Bu, 2.306 duruşma demekti ve her duruşma aslında sanık kürsüsünden sadece mahkeme heyetlerine değil, aslında herkese seslenme fırsatıydı. Israrla ve kararlılıkla barış sözü yinelendi. İnsan olarak sahip olduğumuz evrensel haklar, ifade özgürlüğü üzerinden savunuldu. Aynı fiilden birbirinin kopyası iddianamelerle yargılanan, savcıların da aynı mütalaaları verdiği mahkemelerde, tutarlı ve hukuki herhangi bir gerekçe göstermeksizin, son derece keyfî bir şekilde, Barış Akademisyenleri için ayrı ayrı 15 ay ile 36 ay arasında değişen mahkûmiyet kararlarına hükmedildi. Örneğin Füsun Üstel Hocamız, hakkındaki 15 aylık mahkûmiyet kararının İstinaf Mahkemesi'nde de onanmasının ardından haksız yere hapse girdi ve 76 gününü hapiste geçirdi.

Geldik 26 Temmuz 2019’a. Anayasa Mahkemesi Genel Kurulu’nu topladı ve "Bu Suça Ortak Olmayacağız!" başlıklı bildirimizin "kamu gücünü kullananlara hukuk içinde kalmaları ve meseleleri şiddeti dışlayan yöntemlerle çözmeleri çağrısı" içerdiğini saptayan kararını açıkladı.[3] Üç buçuk yıldır ısrarla vurguladığımız gibi metnimizin "ifade özgürlüğü" kapsamında değerlendirilmesi gerektiğinin altını çizdi. Yani özetle Anayasa Mahkemesi “Bu Suça Ortak Olmayacağız” bildirisini imzalayanlara yönelik cezai işlemlerin ve her türlü müdahalenin kişilerin ifade özgürlüğünün ihlali anlamına geldiğine hükmetti. İlk beraat kararı 6 Eylül 2019’da çıktı, gerekçesinde Anayasa Mahkemesi’nin hükümlerinin bağlayıcı olduğuna atıf vardı. O günden 23 Aralık 2019 tarihine kadar beraatla kapanan dosya sayımız 562.[4] Anayasa Mahkemesi kararı öncesinde, verdikleri iki yılın üzerindeki ertelemesiz hapis cezası kararlarını büyük bir iştahla yüzümüze okuyan kimi mahkemelerin duruşma yapmaksızın, alelacele dosya kapattığına, verilen karar beraat olunca yüzümüze okumaktan imtina ettiğine tanık olduk.

Yapılacak İşler:
1. Barış Akademisyenleri metnindeki "Geldik 26 Temmuz 2019’a" sözleriyle başlayan paragrafı, ana bilgilerini koruyarak kısa maddeler hâlinde yeniden yazın.
2. Lütfen Barış Akademisyenleri metnine dayanarak aşağıdaki soruları yanıtlayın:
(a) Metne göre toplam kaç duruşma yapıldı?
(b) Füsun Üstel kaç gününü hapiste geçirdi?
(c) İlk beraat kararı hangi tarihte çıktı?
3. Barış Akademisyenleri metninde "Bu, 2.306 duruşma" sözlerinin bulunduğu yerden başlayın ve "gününü hapiste geçirdi." sözlerinden sonra durarak o bölümü harfi harfine yeniden yazın.
Kayıtların metinle hiçbir ilgisi yoktur.

Sayfa görüntüleri ve çıkarılan metin
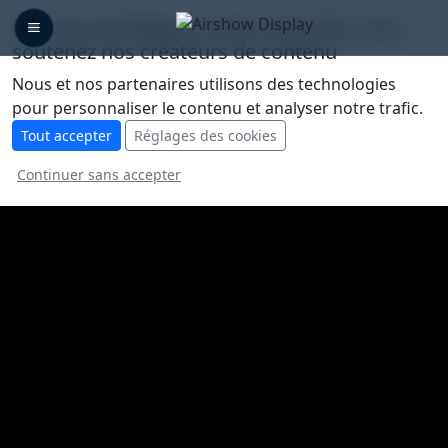
🛡️ Nous protégeons votre vie privée, vous
soutenez nos créateurs de contenu
Nous et nos partenaires utilisons des technologies
pour personnaliser le contenu et analyser notre trafic.
Tout accepter
Réglages des cookies
Continuer sans accepter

Çözüm Listesi:
1.
- 26 Temmuz 2019'da Anayasa Mahkemesi Genel Kurulu toplandı. "Bu Suça Ortak Olmayacağız!" bildirisinin, kamu gücünü kullananlara hukuk içinde kalma ve meseleleri şiddeti dışlayan yöntemlerle çözme çağrısı içerdiğini saptadı.
- Mahkeme, metnin ifade özgürlüğü kapsamında değerlendirilmesi gerektiğinin altını çizdi. İmzacılara yönelik cezai işlemlerin ve her türlü müdahalenin ifade özgürlüğünün ihlali olduğuna hükmetti.
- İlk beraat kararı 6 Eylül 2019'da çıktı. Kararın gerekçesinde Anayasa Mahkemesi hükümlerinin bağlayıcı olduğuna atıf yapıldı.
- 23 Aralık 2019'a kadar beraatla kapanan dosya sayısı 562 oldu.
- Kararın öncesinde bazı mahkemeler iki yılın üzerindeki ertelemesiz hapis cezalarını iştahla okumuştu. Beraat kararı çıkınca aynı mahkemeler duruşma yapmadan alelacele dosya kapattı ve kararı okumaktan imtina etti.

2.
(a) 2.306
(b) 76 gün
(c) 6 Eylül 2019

3.
Bu, 2.306 duruşma demekti ve her duruşma aslında sanık kürsüsünden sadece mahkeme heyetlerine değil, aslında herkese seslenme fırsatıydı. Israrla ve kararlılıkla barış sözü yinelendi. İnsan olarak sahip olduğumuz evrensel haklar, ifade özgürlüğü üzerinden savunuldu. Aynı fiilden birbirinin kopyası iddianamelerle yargılanan, savcıların da aynı mütalaaları verdiği mahkemelerde, tutarlı ve hukuki herhangi bir gerekçe göstermeksizin, son derece keyfî bir şekilde, Barış Akademisyenleri için ayrı ayrı 15 ay ile 36 ay arasında değişen mahkûmiyet kararlarına hükmedildi. Örneğin Füsun Üstel Hocamız, hakkındaki 15 aylık mahkûmiyet kararının İstinaf Mahkemesi'nde de onanmasının ardından haksız yere hapse girdi ve 76 gününü hapiste geçirdi.